Obesity Induced Microglial Activation and its Role in Hippocampal Dysfunction

Abstract

The prevalence of global obesity has rapidly risen over the past several decades. Management of obesity and its co-morbidities place an immense burden on patients and healthcare systems. Clinical studies show an association between mid-life obesity and late-life cognitive impairment and dementia, and childhood obesity is associated with cognitive deficits as well. A better understanding of mechanisms mediating cognitive dysfunction in obesity across the lifespan will be critical for developing appropriate therapeutic interventions.

Rodent models of high-diet diet (HFD)-induced obesity demonstrate HFD induced inflammation in the hippocampus, a brain region involved in declarative memory. The immune response contributes to complications of obesity and may play a role in obesity-associated hippocampal-dependent cognitive impairment. Hippocampal microglia, the resident innate immune cells of the central nervous system, are activated in obese mice, and are proposed to contribute to cognitive deficits by excessive pruning of neuronal dendritic spines.
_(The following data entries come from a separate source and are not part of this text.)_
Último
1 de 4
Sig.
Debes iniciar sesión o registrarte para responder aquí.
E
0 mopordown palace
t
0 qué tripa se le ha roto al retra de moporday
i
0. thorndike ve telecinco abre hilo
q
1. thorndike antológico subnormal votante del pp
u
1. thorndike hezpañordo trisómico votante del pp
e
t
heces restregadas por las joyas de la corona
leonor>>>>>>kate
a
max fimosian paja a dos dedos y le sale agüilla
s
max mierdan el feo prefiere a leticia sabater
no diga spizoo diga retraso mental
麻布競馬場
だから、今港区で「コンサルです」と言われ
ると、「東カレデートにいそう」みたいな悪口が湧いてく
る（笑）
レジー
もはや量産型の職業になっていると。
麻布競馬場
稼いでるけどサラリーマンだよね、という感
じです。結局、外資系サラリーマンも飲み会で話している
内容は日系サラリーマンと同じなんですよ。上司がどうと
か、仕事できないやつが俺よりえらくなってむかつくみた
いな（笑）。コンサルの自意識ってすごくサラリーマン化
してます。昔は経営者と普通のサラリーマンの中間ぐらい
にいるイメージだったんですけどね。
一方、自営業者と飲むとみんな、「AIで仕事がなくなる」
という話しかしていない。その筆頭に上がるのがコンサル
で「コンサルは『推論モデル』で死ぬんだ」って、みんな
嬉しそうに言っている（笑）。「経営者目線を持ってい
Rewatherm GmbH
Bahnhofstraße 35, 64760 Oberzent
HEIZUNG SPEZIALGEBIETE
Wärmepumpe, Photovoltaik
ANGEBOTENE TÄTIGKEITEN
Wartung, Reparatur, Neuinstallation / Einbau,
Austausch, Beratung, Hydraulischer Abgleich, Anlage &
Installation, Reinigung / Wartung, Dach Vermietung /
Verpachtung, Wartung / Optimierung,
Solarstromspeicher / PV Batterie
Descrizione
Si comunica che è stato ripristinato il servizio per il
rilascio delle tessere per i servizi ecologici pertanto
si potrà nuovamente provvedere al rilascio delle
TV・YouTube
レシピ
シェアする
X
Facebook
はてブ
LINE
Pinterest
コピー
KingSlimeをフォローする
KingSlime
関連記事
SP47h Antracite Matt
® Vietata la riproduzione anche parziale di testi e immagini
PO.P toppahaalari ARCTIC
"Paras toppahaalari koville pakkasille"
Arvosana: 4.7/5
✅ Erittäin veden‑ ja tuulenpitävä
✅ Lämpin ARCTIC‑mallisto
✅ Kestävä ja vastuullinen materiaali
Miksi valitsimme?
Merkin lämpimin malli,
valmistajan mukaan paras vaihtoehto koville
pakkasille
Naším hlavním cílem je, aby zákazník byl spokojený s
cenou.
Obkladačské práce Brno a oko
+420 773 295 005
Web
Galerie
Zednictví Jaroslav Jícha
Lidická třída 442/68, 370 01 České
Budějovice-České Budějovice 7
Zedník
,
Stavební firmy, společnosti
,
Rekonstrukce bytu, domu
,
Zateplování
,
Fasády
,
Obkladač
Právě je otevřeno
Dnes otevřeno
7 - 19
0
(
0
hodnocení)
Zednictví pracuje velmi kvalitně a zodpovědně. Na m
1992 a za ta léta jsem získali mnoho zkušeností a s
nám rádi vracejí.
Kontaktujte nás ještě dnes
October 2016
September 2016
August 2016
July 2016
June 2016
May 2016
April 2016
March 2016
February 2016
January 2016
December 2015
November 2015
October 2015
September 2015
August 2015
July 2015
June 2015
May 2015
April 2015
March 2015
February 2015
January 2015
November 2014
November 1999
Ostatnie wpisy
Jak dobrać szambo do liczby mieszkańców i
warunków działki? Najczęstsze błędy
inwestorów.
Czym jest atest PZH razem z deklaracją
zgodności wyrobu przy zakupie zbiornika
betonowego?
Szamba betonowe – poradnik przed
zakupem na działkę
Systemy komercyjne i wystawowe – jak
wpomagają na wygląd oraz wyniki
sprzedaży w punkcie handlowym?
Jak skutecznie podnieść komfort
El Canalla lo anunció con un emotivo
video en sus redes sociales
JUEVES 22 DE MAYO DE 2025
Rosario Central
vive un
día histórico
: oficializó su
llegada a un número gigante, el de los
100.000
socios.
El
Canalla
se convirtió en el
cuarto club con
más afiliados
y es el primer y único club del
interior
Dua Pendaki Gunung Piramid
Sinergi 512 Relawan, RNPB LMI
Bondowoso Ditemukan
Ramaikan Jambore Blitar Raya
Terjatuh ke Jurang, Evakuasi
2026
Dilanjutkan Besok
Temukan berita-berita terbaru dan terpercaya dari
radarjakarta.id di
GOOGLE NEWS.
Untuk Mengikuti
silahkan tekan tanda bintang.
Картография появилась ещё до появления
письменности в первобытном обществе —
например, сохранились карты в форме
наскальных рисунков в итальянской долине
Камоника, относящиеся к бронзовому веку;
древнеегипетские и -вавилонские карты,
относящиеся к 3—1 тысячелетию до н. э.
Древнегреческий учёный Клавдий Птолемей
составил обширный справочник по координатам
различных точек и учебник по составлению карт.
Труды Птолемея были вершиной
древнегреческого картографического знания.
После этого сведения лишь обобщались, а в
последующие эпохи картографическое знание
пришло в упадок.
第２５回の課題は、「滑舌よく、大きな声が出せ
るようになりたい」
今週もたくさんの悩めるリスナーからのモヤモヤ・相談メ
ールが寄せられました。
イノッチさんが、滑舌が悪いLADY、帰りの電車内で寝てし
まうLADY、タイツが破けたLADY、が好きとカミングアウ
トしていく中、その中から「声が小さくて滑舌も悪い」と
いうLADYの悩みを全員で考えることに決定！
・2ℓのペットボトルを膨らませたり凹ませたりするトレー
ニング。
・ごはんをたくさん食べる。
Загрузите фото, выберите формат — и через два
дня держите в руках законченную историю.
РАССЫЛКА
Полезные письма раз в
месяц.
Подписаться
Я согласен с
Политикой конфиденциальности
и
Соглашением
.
Mechanisms responsible for this microglial activation are unclear. The goal of this dissertation was to determine the temporal progression and distinct activation phenotype of hippocampal microglia and to identify potential mechanisms mediating activation, focusing on young, adolescent mice.

To address this goal, we proposed four aims. For Aim 1, we fed adolescent mice control or HFD longitudinally for 2 wk, 1 mo, or 3 mo and used three-dimensional morphology measures to quantify microglial morphology as an indicator of activation state. HFD feeding induced obesity and metabolic dysfunction, which both increased in severity over time. Unexpectedly, in the hippocampal CA1 region, HFD did not alter microglia morphology metrics at any duration of diet, suggesting that effects on activation state may be subtle. Given potentially subtle effects, and because microglia manifest a heterogenous population of cells, we moved beyond morphology measures for Aim 2 and performed single-cell RNA-sequencing to investigate the activation phenotype of hippocampal microglia after 1 mo and 3 mo of control or HFD. Our work, to our knowledge, is the first scRNA-seq study of microglia in obesity, and transcriptomics revealed that HFD feeding alters intercellular immune signaling among microglia and dysregulates endoplasmic reticulum homeostasis.

To investigate the effect of age, in Aim 3 we determined the impact of HFD on cognitive function and hippocampal inflammation in young and middle-aged mice. We found that obese mice are cognitively impaired using the fear conditioning task, which measures associative learning, and that older age exacerbates performance deficits in this task. Our final set of ongoing experiments in Aim 4 seek to determine the role of endoplasmic reticulum stress in microglial activation in obesity.

In summary, our data demonstrate that diet-induced obesity in young mice alters the hippocampal microglial transcriptome but does not change microglial morphology in the CA1 region. We identified endoplasmic reticulum dysregulation as a potential mechanism mediating the microglia response. Future work is required to determine whether a potential ER stress response plays a protective or injurious role in microglial activation and subsequent cognitive impairment. Further, we found that older obese mice display more severe cognitive deficits, suggesting that young age may protect against pathology. This dissertation builds a foundation to better understand critical periods across the lifespan for tackling cognitive deficits in obesity.